Y haría bien esa izquierda académica (tan culpable como las mismas clases dirigentes a las que dice combatir de haber vampirizado la Universidad pública en provecho propio) en entender, de una vez por todas, que no es lo mismo visitar a la clase obrera de vez en cuando que haber nacido en ella. Actitud clasista, ésta, que ha contribuido, más que ninguna otra, a la desafección de los trabajadores hacia unos políticos que no los representan y hacia unos sindicatos "de clase" que parecen más interesados en desfilar tras una pancarta pidiendo la libertad para "los presos políticos" en Cataluña que en defender los verdaderos intereses de esa clase social a la que dicen representar; y todo ello, en alegre compaña con esa derecha nacionalista catalana, alumna aventajada a la hora de aplicar los recortes del Estado de Bienestar prescritos desde el poder central.

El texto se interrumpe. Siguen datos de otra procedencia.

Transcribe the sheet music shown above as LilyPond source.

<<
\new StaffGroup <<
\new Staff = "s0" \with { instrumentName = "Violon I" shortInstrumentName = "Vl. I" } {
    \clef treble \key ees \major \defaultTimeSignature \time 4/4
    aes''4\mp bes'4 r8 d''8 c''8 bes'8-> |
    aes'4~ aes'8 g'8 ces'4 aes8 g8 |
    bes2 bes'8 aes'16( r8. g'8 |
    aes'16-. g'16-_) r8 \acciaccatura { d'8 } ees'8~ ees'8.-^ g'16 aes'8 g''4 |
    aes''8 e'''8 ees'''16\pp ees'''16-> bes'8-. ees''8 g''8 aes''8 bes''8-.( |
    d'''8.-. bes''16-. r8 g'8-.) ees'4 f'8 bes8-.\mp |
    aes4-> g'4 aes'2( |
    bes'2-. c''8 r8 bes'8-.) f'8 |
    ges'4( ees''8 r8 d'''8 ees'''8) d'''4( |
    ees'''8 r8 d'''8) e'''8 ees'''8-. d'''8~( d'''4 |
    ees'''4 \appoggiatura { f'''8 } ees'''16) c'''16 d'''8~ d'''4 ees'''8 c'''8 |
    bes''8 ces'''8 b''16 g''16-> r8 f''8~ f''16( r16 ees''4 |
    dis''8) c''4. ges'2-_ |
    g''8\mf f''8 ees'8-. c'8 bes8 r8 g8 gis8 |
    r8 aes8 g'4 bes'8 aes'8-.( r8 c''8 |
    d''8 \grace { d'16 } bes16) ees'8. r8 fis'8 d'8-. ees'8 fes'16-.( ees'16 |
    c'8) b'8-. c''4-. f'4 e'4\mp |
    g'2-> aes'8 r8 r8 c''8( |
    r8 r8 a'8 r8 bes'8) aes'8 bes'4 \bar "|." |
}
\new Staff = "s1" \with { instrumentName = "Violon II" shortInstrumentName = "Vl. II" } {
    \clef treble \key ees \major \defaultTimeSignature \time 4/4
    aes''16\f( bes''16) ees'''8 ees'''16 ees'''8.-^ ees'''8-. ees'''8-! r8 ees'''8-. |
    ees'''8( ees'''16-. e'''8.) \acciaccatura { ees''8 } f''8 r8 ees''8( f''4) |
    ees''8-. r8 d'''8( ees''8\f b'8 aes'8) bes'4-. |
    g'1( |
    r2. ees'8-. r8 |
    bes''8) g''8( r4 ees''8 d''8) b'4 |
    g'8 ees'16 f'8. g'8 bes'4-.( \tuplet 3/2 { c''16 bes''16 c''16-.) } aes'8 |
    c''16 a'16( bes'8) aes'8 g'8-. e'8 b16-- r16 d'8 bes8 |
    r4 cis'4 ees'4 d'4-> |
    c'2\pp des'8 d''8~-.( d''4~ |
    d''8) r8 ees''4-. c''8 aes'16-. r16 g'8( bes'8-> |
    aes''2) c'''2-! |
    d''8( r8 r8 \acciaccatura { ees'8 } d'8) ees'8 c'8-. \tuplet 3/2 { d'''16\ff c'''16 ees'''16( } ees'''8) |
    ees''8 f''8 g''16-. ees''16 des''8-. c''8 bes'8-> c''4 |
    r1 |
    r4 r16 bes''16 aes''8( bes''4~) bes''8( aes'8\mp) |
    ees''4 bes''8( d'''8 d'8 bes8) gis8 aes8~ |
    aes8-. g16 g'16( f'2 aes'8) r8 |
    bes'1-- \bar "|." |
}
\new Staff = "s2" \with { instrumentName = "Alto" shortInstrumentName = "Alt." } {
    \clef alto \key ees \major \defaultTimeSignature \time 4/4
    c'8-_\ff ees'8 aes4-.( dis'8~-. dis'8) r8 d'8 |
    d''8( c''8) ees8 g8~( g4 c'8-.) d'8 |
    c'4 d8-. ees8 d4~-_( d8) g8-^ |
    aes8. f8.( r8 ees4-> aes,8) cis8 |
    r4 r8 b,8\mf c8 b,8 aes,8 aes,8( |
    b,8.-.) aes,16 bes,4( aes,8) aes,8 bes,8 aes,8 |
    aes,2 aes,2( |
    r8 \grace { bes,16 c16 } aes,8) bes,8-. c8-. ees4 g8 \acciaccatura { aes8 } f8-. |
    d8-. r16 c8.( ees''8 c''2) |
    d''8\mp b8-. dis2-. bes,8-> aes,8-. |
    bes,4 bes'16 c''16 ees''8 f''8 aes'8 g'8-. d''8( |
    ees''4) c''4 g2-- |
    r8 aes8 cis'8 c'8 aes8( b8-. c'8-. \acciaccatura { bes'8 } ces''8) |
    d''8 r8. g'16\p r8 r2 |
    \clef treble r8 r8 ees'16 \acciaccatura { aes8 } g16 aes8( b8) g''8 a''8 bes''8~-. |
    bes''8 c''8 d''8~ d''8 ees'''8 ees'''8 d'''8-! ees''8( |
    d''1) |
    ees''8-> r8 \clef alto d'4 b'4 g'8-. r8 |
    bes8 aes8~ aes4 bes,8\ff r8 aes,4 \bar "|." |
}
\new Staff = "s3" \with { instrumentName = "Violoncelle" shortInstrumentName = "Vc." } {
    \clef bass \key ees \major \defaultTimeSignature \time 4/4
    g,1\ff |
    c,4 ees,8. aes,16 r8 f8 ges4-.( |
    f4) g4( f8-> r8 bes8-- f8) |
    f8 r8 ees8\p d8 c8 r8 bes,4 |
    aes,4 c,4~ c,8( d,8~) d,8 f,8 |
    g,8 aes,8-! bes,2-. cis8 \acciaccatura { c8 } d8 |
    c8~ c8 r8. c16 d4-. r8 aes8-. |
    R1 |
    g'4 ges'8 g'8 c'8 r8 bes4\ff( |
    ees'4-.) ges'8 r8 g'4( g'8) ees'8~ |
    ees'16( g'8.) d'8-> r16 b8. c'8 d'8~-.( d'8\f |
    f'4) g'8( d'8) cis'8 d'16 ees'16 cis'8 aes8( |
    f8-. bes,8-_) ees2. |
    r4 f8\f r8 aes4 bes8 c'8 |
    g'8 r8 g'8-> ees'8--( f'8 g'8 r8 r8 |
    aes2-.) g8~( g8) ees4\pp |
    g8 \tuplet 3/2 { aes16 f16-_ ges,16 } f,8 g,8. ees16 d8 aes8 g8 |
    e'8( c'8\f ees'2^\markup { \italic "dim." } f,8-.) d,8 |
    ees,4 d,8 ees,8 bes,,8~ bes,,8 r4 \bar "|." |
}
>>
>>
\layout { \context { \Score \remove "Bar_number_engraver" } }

Debemos, pues, alzar la voz y aunar todos los esfuerzos posibles para lograr que la Universidad pública sea la auténtica cuna de la meritocracia, evitando, así, que se convierta, tal y como señalaron los sociólogos marxistas franceses Pierre Bourdieu y Jean Claude Passeran en su obra "La Reproducción" (1970), en "un mero trámite para las clases medias y altas: la elección de los elegidos".